### Document text
>> Begin
Mr. Trump’s former chief strategist Stephen K. Bannon
drew positive comparisons between Mr. Trump and Adolf
Hitler on the day he announced he would run for
president in 2015.Credit...Todd Heisler/The New York
Times

Whether intentionally or not, Mr. Trump has fueled
concerns about fascism since the day he first descended
the golden escalator at Trump Tower to announce his
presidential bid in 2015. As he kicked off his campaign
that day, he demonized Mexican migrants as rapists and
within months he vowed to ban all Muslims from entering
the country.

He fashioned a foreign policy around the themes of
isolationism and nationalism. When told by New York
Times reporters that it sounded as if he were talking
about an “America First” approach, he happily
appropriated the term. The fact that it was a term
discredited by history because of its association
before World War II with isolationists, including some
Nazi sympathizers, did not matter to him.

Nor did he mind citing fascists like Benito Mussolini.
When Mr. Trump retweeted a quote that “it is better to
live one day as a lion than 100 years as a sheep,”
NBC’s Chuck Todd told him that it was from Mussolini.
“I know who said it,” Mr. Trump replied. “But what
difference does it make whether it’s Mussolini or
somebody else?” He also came to use language familiar
to victims of Joseph Stalin when he declared
journalists who angered him to be “enemies of the
people,” a phrase used to send Russians to the gulag.

Mr. Trump has long expressed interest in the most
notorious dictator of the past century, Adolf Hitler,
whose Nazis also used that phrase. In a 1990 interview,
Mr. Trump said he had a copy of Hitler’s “Mein Kampf,”
although his first wife Ivana Trump and the friend who
gave him the book said it was actually “My New Order,”
a collection of Hitler speeches.

Mr. Trump’s onetime chief strategist, Stephen K.
Bannon, thought there was a comparison. When he saw Mr.
Trump descend the Trump Tower escalator with strongman
imagery on that day in 2015, Mr. Bannon later told a
Times reporter that he thought, “That’s Hitler!” He
meant it as a compliment.

While he was president, Mr. Trump told staff members
that “Hitler did a lot of good things.” At another
point, he complained to Mr. Kelly, “Why can’t you be
like the German generals,” meaning those who reported
to Hitler. In interviews with The Times and The
Atlantic in recent days, Mr. Kelly confirmed those
anecdotes, first reported in several books over the
last few years. Mr. Trump denied this past week that he
ever said them, and last year he denied ever reading
“Mein Kampf.”

Mr. Trump has associated with people who praise Hitler.
In 2022, he hosted dinner at his Mar-a-Lago estate in
Florida for the white supremacist Nick Fuentes, who is
a Holocaust denier, and the rap star Kanye West. Mr.
>> End
### Problem details
Copy the part of the article about Mr. Trump and fascism from "In 2022, he" to "Kanye West. Mr.", word for word. The items after the article have nothing to do with what comes next.

### Rows
>> Begin
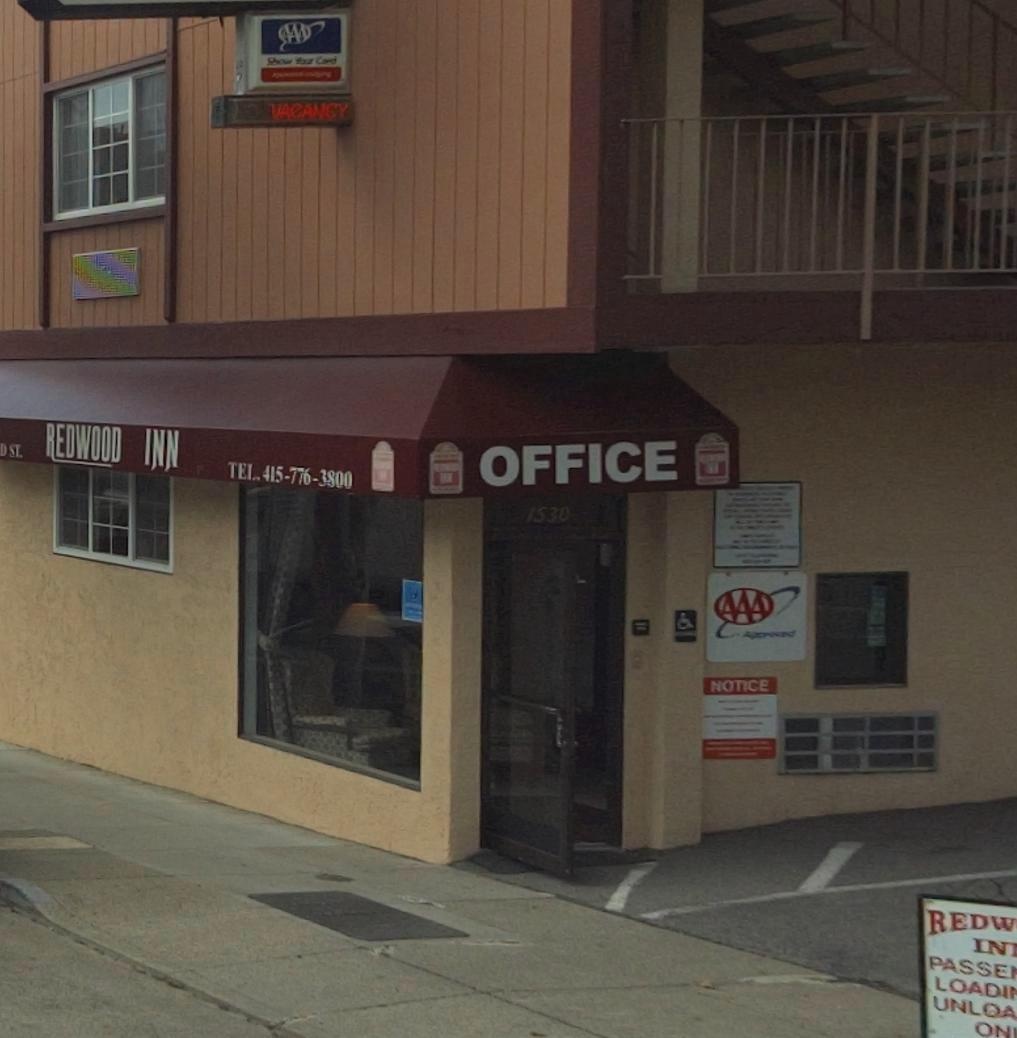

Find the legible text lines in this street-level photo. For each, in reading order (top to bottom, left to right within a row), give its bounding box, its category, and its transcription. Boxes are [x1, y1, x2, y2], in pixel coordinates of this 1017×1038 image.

[281, 23, 308, 43] None: AAA
[267, 56, 338, 66] None: Show Your Card
[231, 102, 352, 120] None: NO VACANCY
[8, 444, 25, 458] StreetName: ST.
[46, 422, 180, 469] BusinessName: REDWOOD INN
[227, 460, 353, 490] None: TEL.415-776-3800
[433, 463, 460, 473] BusinessName: REDWOOD
[439, 473, 454, 483] BusinessName: INN
[478, 440, 678, 488] None: OFFICE
[525, 506, 571, 525] StreetNumber: 1530
[722, 588, 767, 622] None: AAA
[739, 629, 795, 640] None: Approved
[710, 679, 770, 693] None: NOTICE
[928, 910, 1016, 935] None: REDW
[972, 937, 1007, 957] None: IN
[929, 955, 1009, 979] None: PASSE
[935, 976, 1009, 1000] None: LOADI
[932, 994, 1017, 1020] None: UNLOA
[975, 1021, 1012, 1038] None: ON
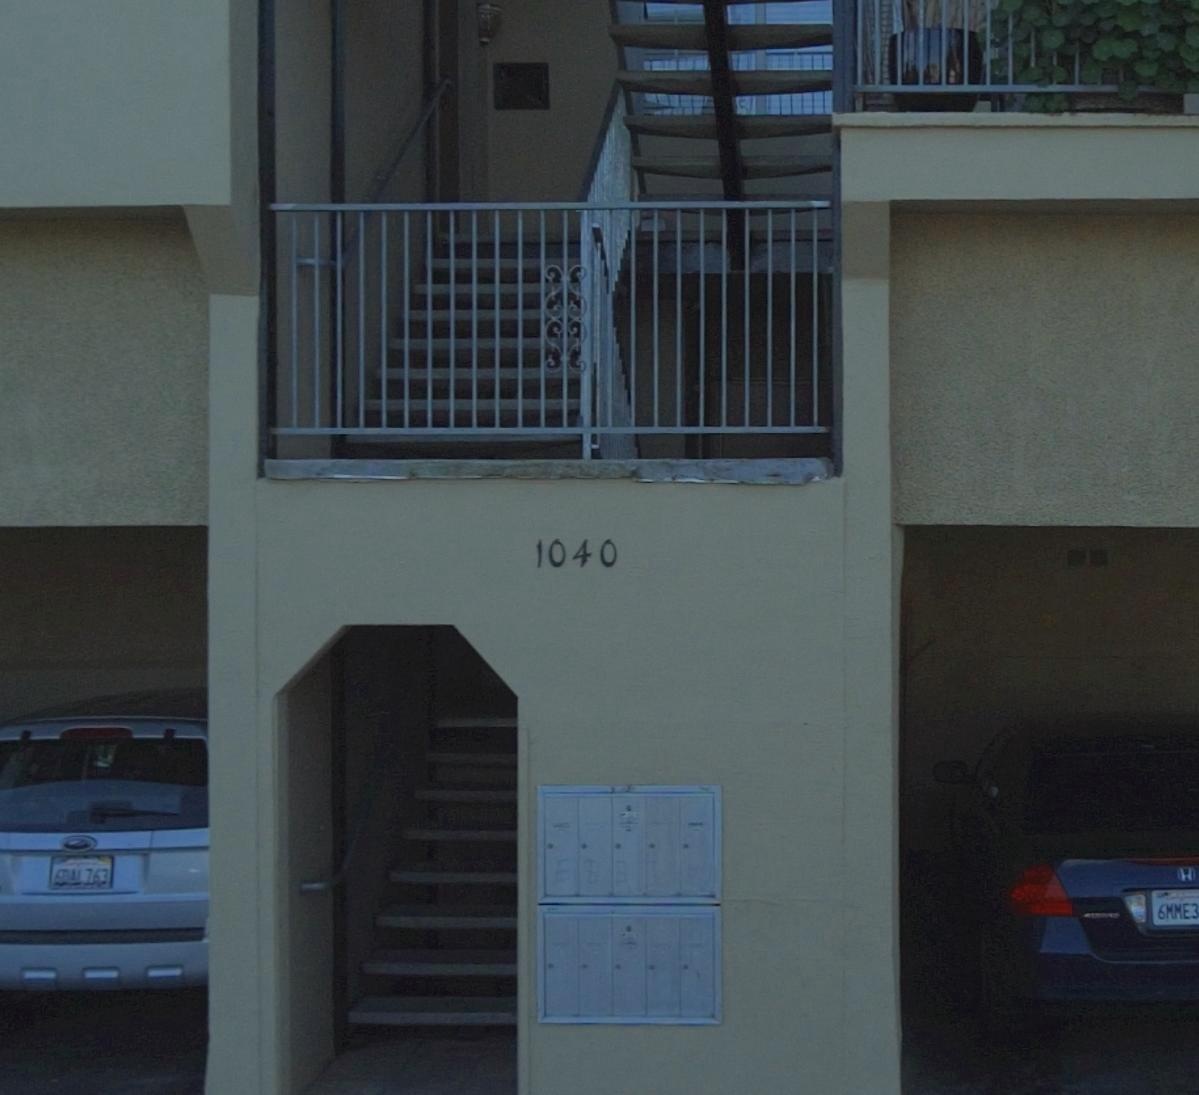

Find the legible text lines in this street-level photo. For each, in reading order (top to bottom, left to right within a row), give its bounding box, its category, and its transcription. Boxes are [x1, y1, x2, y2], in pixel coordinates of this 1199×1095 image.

[532, 536, 618, 570] StreetNumber: 1040
[53, 867, 108, 886] None: 6**763
[1157, 903, 1197, 919] None: 6MME3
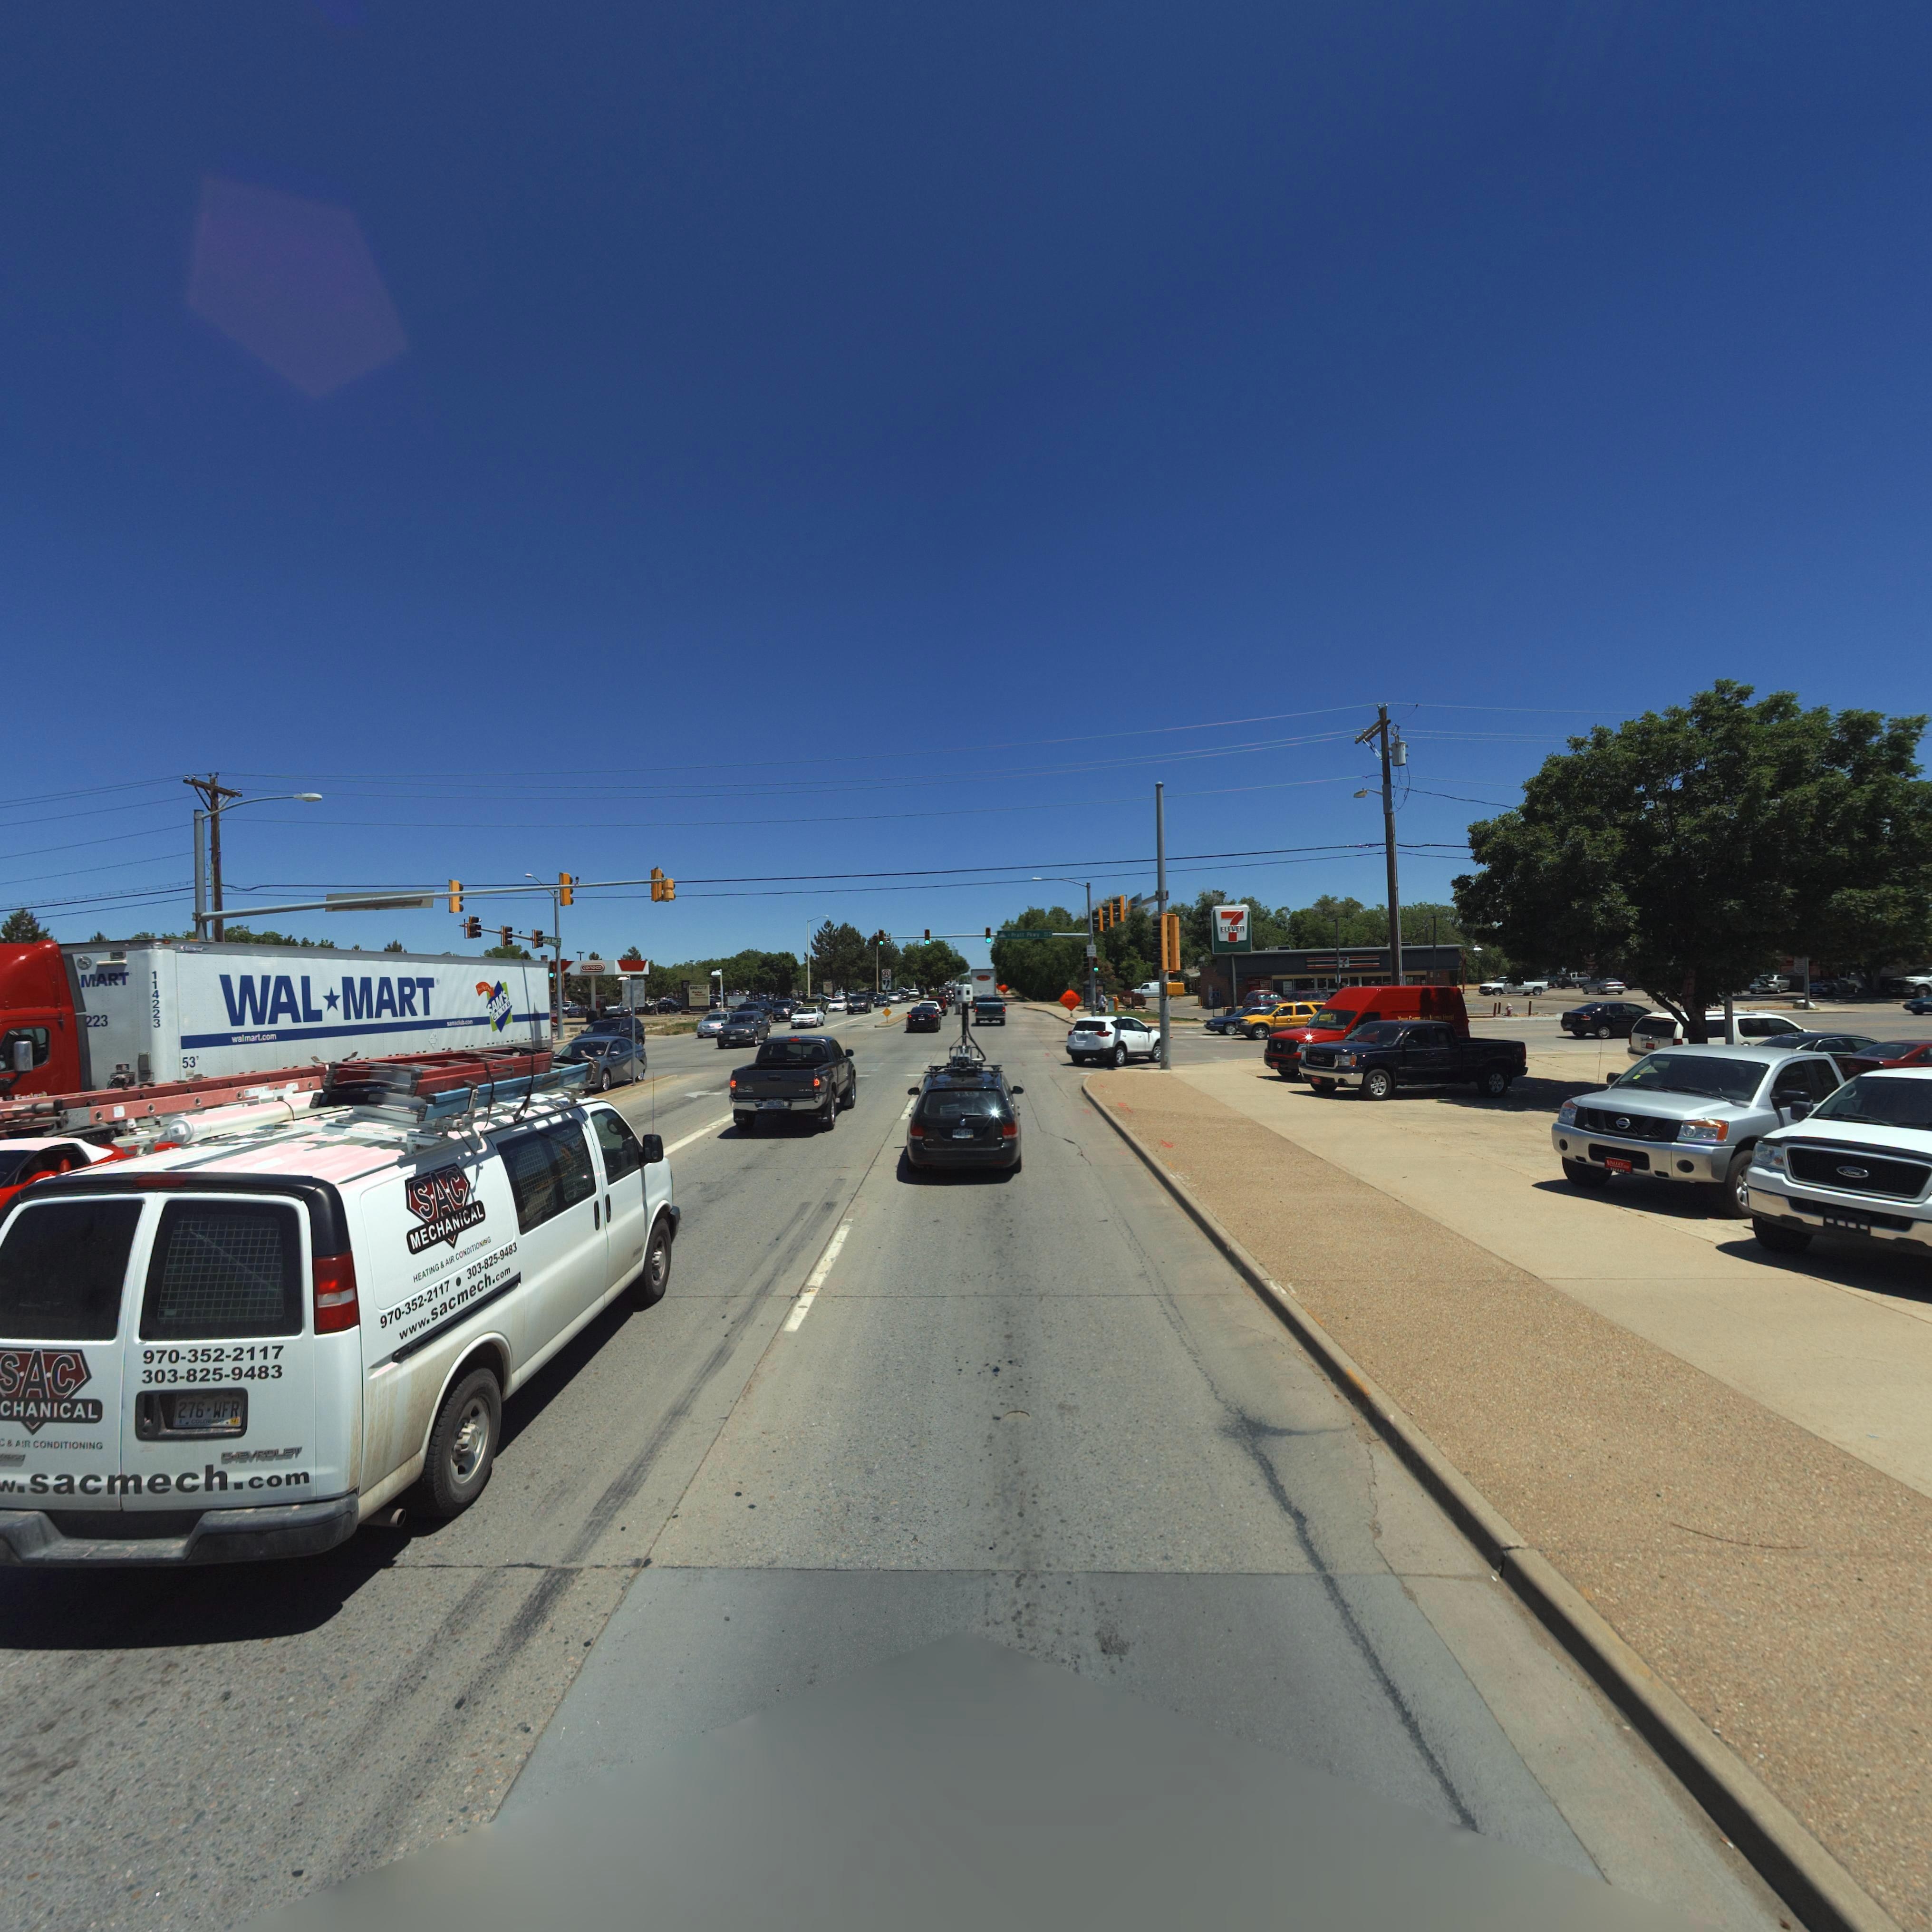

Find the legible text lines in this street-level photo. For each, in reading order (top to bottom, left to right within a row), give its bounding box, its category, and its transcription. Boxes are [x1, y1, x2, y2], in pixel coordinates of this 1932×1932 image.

[1219, 909, 1245, 943] BusinessName: 7
[1219, 925, 1245, 932] BusinessName: ELEVEn
[1011, 931, 1040, 938] StreetName: Pr*tt Pkw*
[1340, 957, 1347, 967] BusinessName: 7
[582, 966, 602, 969] BusinessName: conoco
>> End
### Complete answer
In 2022, he hosted dinner at his Mar-a-Lago estate in
Florida for the white supremacist Nick Fuentes, who is
a Holocaust denier, and the rap star Kanye West. Mr.